Kürt ulusalcıları, ABD ile “bölgedeki statükocu güçler” arasındaki mücadelenin yaratacağını umdukları boşluklara yerleşme stratejisini izliyor. Son dönemdeki eylemlerinden anlaşıldığı kadarıyla, Türkiye’nin Irak’a asker göndermesinin de, bölgedeki dengelerin değişmesine ve ABD destekli yeni projelerin önünün açılmasına hizmet edeceğini düşünüyorlar.
Tabii Kürt ulusalcılığının bugünkü noktaya gelmesinin asıl sorumlusu, Kürt sorununu çözümsüzlük noktasına getiren Türkiye kapitalizmi.
Yurtseverler Kurultayı, “Türk ve Kürtlerin bu topraklarda yaşayan diğer halklarla birlikte ortak bir kurtuluştan başka çıkış yoluna sahip olmadığını, bu ortaklığın ancak emperyalizme karşı mücadelede sağlanabileceğini; Kürtlerin çözümü dış güçlerden beklemesinde esas sorumluluğunun onu emperyalist güçlere iten Türk egemenlerinde olmasından hareketle, her tür liberal, milliyetçi, inkarcı ve imhacı politikanın alternatifinin emekçi sınıfların kurtuluşu temelinde ortak bir mücadelenin ürünü olacağını” vurgulayarak, gerçek çözüm yoluna ışık tuttu.
Yurtsever Cephe, zamanla yarışıyor.
Türkiye’nin Ortadoğu’da yaratılan emperyalist bataklığa çekilme olasılığı güçlenirken, böylesi bir sürecin karşısına toplumsal ölçekli bir mücadeleyle çıkılıp çıkıl(a)mayacağı büyük önem kazanıyor.
Yurtsever Cephe’nin en önemli avantajı, düzen cephesinin elinde demagojiden başka silahın kalmamış olması. Ama düzen cephesinin demagojilerini emekçi yurtseverliğinin silahları haline getirebilmek için, örgütlü gücün en hızlı şekilde artırılması gerekiyor. Yurtseverler Kurultayı’nda da vurgulandığı üzere…
Türkiye’de emekçi yurtseverliğini gerçek bir toplumsal dinamik haline getirmek ne kadar mümkün?

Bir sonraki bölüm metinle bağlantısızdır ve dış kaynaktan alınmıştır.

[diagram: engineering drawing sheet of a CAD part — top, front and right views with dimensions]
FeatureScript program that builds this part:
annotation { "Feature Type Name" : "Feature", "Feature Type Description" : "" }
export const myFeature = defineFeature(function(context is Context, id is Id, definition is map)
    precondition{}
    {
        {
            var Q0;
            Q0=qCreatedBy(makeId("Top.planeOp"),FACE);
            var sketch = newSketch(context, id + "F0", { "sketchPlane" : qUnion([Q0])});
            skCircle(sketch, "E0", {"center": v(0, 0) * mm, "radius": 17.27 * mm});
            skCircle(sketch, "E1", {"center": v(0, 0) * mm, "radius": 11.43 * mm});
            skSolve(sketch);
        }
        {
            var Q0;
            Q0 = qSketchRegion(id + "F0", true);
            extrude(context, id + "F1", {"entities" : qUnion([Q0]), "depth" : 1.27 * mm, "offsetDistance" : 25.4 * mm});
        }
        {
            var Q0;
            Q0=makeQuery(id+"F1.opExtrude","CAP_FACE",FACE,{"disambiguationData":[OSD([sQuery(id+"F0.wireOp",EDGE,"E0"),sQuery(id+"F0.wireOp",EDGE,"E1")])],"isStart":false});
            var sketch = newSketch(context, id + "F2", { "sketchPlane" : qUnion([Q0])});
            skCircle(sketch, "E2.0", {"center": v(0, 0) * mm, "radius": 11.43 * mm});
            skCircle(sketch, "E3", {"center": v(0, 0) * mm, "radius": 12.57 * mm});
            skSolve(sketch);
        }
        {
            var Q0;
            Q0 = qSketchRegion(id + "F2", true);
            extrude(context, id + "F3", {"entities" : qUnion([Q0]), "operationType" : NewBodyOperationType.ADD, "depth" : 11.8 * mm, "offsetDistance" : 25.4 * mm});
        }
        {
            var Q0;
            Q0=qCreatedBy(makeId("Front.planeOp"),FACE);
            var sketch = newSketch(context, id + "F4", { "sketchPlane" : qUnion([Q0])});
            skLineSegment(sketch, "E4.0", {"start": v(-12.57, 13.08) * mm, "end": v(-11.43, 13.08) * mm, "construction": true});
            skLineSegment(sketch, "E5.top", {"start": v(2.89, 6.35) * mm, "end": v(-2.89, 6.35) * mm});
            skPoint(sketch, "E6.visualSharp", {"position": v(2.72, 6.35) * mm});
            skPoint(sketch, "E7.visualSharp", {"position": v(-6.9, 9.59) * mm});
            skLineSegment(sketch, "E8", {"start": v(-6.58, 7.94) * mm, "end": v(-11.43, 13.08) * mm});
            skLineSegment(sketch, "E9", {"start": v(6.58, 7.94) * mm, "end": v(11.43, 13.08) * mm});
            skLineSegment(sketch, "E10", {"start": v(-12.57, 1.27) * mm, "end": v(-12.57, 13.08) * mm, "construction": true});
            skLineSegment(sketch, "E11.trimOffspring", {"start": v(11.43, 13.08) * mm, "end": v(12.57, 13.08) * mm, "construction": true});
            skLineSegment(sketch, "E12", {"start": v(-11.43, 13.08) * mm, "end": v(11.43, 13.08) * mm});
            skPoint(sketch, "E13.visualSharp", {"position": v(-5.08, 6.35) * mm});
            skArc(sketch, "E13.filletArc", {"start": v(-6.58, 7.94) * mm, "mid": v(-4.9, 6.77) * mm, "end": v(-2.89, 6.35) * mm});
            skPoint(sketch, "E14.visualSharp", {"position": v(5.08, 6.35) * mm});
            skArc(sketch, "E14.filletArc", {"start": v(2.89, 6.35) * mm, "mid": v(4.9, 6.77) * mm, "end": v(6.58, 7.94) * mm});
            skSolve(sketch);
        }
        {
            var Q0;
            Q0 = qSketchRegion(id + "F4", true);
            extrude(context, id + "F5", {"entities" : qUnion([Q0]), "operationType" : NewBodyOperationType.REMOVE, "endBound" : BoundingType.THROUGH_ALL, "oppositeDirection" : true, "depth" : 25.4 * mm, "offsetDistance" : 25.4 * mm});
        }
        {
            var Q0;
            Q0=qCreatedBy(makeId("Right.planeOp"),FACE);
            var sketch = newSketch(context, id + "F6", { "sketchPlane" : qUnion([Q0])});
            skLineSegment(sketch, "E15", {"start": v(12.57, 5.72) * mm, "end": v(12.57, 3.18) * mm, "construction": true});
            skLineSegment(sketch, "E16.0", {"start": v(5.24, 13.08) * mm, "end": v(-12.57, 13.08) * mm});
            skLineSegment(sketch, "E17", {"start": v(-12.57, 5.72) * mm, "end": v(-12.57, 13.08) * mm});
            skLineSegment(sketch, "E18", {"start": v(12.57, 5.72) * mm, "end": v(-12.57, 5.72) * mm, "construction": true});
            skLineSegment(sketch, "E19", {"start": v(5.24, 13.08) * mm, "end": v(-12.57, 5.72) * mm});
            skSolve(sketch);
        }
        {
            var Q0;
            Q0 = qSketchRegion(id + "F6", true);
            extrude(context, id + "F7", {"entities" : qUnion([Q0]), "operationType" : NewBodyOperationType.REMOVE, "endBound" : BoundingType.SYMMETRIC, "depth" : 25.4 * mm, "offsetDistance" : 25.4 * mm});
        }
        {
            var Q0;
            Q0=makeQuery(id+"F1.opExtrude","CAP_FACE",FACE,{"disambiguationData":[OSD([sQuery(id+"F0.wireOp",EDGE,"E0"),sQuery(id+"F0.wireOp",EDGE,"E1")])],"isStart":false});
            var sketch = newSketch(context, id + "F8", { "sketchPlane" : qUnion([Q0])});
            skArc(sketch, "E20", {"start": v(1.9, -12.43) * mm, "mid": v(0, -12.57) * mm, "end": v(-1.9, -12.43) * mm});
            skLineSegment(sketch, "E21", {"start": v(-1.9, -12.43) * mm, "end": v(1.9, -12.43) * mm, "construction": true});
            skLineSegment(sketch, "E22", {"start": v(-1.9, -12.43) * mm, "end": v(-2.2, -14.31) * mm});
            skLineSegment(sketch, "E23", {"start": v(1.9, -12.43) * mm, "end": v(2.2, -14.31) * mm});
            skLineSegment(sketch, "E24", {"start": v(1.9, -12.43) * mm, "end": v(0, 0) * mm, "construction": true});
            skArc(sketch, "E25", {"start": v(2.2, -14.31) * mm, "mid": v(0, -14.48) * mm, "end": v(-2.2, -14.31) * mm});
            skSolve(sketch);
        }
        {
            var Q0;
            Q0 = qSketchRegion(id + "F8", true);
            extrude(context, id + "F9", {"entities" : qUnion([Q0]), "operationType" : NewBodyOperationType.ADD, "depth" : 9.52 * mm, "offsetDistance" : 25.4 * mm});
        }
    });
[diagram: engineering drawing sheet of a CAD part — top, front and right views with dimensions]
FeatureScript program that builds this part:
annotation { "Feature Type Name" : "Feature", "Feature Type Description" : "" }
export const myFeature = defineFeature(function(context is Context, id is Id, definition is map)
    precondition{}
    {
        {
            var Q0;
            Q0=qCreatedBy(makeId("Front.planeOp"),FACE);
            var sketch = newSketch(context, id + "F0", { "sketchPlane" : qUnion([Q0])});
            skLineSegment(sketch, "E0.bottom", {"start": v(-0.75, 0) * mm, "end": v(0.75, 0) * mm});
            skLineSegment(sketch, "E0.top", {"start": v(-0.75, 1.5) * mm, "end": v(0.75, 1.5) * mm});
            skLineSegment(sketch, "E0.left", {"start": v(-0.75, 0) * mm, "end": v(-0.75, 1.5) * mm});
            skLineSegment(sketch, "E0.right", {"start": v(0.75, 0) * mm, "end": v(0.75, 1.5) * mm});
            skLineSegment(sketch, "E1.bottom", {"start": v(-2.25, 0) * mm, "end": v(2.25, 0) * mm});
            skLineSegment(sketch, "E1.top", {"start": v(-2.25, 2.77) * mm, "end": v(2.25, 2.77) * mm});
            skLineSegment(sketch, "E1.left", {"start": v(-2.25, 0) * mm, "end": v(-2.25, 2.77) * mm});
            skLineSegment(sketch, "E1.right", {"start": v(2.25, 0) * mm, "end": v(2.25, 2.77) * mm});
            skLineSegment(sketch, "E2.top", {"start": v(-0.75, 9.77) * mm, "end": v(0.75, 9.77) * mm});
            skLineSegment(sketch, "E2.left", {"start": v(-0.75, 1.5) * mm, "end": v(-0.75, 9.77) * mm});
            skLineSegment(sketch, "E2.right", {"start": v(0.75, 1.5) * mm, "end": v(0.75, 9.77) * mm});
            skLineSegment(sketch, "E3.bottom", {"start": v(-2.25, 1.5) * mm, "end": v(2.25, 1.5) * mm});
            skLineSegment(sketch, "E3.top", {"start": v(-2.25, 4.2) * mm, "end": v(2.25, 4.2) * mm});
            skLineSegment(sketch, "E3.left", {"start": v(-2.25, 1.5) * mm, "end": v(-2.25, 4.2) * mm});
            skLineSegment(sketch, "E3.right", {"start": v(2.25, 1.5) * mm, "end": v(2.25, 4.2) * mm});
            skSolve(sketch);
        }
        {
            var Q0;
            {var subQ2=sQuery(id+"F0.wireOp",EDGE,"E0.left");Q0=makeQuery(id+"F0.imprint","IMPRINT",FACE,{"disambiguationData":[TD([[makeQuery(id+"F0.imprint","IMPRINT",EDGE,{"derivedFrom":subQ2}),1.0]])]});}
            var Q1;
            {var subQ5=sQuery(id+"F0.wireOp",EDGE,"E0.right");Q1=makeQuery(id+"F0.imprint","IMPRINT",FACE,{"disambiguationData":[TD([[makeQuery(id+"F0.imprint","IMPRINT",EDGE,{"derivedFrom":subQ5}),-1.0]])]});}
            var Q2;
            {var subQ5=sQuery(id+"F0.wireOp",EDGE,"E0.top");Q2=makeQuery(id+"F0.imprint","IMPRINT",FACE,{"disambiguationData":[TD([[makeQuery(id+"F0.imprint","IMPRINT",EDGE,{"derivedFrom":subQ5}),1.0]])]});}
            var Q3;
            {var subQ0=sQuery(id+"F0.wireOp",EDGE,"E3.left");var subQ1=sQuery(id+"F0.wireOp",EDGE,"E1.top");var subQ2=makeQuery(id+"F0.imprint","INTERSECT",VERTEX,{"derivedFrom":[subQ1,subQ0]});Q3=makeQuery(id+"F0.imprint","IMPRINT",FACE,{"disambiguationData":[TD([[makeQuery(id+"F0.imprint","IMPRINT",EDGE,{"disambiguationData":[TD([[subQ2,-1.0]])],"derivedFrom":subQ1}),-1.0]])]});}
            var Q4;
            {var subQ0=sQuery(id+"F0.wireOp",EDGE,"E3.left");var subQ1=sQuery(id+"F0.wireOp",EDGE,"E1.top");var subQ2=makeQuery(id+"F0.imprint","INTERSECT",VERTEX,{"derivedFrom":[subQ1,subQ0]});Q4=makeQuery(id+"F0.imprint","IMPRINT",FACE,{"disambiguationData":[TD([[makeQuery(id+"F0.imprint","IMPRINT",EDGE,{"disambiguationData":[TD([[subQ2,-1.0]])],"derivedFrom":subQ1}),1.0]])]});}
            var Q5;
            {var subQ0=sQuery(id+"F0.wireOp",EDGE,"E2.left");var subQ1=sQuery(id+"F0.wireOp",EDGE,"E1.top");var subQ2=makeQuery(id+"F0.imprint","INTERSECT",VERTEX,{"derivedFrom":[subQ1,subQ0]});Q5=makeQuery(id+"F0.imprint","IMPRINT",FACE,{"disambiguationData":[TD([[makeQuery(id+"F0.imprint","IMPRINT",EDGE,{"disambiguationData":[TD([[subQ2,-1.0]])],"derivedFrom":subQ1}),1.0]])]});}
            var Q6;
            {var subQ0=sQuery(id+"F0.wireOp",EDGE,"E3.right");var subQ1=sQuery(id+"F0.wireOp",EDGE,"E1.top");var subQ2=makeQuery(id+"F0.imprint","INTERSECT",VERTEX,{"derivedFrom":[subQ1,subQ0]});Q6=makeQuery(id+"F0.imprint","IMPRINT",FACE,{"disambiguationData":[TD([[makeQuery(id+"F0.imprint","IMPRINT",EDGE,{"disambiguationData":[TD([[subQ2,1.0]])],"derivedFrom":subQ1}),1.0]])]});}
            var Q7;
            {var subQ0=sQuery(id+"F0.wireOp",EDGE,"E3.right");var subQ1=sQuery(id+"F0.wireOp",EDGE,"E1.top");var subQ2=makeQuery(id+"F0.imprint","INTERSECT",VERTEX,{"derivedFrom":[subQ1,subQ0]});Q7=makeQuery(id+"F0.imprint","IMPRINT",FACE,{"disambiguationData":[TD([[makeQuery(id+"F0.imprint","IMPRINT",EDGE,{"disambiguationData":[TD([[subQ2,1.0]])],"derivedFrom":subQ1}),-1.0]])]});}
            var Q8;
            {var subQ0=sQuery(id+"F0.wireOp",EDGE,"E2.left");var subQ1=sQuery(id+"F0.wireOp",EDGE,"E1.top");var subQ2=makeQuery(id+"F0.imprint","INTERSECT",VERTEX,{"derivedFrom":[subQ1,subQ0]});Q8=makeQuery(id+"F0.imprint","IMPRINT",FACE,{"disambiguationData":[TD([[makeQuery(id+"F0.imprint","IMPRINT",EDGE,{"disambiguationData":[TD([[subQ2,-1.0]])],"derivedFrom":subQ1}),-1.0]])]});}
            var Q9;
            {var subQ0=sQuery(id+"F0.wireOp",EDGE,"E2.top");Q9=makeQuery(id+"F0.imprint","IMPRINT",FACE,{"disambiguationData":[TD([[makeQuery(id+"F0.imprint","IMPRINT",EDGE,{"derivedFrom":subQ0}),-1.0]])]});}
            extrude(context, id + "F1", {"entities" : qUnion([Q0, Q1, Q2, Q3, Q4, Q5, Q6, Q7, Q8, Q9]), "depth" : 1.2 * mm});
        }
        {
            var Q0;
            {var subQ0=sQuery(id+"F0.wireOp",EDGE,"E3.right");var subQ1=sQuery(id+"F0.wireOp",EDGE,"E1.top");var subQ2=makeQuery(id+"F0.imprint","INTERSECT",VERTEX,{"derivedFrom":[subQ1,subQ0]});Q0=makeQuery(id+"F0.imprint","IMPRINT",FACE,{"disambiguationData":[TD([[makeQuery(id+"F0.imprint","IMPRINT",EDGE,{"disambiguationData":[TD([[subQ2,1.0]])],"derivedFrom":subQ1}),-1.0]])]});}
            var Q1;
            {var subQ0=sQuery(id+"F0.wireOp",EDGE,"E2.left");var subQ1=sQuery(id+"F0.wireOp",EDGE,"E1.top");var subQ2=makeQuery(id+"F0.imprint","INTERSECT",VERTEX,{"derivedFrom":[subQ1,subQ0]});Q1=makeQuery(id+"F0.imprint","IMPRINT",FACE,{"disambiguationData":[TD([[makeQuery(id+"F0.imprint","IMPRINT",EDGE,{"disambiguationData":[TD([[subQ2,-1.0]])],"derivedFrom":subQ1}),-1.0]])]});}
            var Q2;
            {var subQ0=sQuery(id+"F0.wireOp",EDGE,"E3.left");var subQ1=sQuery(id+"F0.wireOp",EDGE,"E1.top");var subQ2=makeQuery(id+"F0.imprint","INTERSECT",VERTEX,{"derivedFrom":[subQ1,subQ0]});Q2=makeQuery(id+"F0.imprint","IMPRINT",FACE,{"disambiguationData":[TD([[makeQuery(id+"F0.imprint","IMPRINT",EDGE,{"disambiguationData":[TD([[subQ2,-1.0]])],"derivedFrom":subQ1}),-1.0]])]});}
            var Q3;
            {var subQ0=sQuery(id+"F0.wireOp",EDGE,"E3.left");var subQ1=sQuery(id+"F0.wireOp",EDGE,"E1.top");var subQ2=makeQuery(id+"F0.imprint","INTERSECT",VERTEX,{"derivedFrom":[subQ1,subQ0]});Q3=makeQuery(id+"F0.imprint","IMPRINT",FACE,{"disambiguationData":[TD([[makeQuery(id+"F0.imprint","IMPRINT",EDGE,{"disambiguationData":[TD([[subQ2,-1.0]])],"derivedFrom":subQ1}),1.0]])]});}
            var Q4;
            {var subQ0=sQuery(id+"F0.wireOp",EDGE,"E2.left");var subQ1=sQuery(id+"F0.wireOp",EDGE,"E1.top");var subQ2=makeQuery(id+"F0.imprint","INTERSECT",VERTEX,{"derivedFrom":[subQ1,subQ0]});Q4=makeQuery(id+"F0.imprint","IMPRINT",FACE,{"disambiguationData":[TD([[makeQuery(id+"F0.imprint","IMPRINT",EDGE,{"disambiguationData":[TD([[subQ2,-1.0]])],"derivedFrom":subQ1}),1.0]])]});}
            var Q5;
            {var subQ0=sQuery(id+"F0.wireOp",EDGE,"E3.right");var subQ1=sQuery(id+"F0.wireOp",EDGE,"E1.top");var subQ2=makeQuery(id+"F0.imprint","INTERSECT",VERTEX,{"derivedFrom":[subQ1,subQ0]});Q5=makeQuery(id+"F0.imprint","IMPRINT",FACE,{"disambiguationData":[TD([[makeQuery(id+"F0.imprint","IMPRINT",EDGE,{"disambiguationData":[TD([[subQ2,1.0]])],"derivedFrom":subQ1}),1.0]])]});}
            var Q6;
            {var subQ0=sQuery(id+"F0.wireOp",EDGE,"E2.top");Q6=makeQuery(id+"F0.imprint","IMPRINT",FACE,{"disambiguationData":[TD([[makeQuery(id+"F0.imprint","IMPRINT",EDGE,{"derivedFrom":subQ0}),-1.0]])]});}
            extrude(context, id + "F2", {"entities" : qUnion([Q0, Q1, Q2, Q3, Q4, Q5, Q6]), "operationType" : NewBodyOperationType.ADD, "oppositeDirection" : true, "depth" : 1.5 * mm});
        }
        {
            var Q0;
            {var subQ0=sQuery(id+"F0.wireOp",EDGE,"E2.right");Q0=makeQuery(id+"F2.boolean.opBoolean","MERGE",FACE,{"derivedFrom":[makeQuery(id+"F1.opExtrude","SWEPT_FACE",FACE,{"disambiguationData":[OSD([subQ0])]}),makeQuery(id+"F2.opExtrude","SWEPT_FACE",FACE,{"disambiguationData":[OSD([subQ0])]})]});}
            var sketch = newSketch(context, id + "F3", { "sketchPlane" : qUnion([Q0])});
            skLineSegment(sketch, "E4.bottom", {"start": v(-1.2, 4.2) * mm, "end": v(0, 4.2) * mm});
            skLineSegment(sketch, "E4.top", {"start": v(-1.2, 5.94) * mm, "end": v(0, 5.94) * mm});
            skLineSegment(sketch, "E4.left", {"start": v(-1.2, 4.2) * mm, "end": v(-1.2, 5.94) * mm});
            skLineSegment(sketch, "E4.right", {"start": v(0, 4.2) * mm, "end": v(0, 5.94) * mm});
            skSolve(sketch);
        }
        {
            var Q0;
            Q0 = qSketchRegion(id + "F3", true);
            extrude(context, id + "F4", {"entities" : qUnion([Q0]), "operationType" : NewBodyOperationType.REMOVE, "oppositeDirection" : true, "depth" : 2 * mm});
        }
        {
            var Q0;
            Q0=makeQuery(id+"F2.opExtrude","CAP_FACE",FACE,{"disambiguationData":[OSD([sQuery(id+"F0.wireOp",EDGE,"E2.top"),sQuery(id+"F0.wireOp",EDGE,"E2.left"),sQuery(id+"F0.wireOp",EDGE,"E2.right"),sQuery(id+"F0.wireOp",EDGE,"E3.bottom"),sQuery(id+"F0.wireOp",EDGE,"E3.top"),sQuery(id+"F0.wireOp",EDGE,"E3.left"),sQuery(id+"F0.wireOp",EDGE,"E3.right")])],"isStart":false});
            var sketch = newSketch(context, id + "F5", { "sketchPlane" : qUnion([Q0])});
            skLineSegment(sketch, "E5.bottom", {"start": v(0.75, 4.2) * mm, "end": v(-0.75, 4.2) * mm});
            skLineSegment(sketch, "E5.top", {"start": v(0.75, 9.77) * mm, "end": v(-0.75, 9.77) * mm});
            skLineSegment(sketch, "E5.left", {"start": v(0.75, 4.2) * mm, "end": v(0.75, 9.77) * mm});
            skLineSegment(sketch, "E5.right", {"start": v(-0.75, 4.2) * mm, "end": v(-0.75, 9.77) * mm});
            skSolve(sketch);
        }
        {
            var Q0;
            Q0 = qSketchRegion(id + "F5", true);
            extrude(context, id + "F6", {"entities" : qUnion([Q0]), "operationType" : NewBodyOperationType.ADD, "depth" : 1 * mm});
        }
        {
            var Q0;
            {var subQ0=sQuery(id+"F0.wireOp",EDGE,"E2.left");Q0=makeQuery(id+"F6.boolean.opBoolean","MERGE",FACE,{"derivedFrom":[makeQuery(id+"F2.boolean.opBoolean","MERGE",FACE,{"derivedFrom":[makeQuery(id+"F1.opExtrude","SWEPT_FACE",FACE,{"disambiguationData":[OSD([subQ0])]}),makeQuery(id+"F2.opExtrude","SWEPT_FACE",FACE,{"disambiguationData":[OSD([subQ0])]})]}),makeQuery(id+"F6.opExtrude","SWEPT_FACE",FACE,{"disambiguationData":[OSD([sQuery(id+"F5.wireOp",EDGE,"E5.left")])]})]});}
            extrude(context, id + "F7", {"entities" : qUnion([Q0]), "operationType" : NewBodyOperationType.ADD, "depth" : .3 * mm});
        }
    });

Bu, bir kehanet değil, mücadele konusudur…
Ama elimizde hiçbir verinin bulunmadığı da söylenemez.
15 Temmuz’da İncirlik’ten yola çıkan yurtseverlerin temel kaygısı, yaz sıcağıyla değil, karşılaşacakları tepkilerin ne kadar sıcak olacağıyla ilgiliydi… Yürüyüşlerinin ilk haftası her açıdan sıcak geçti!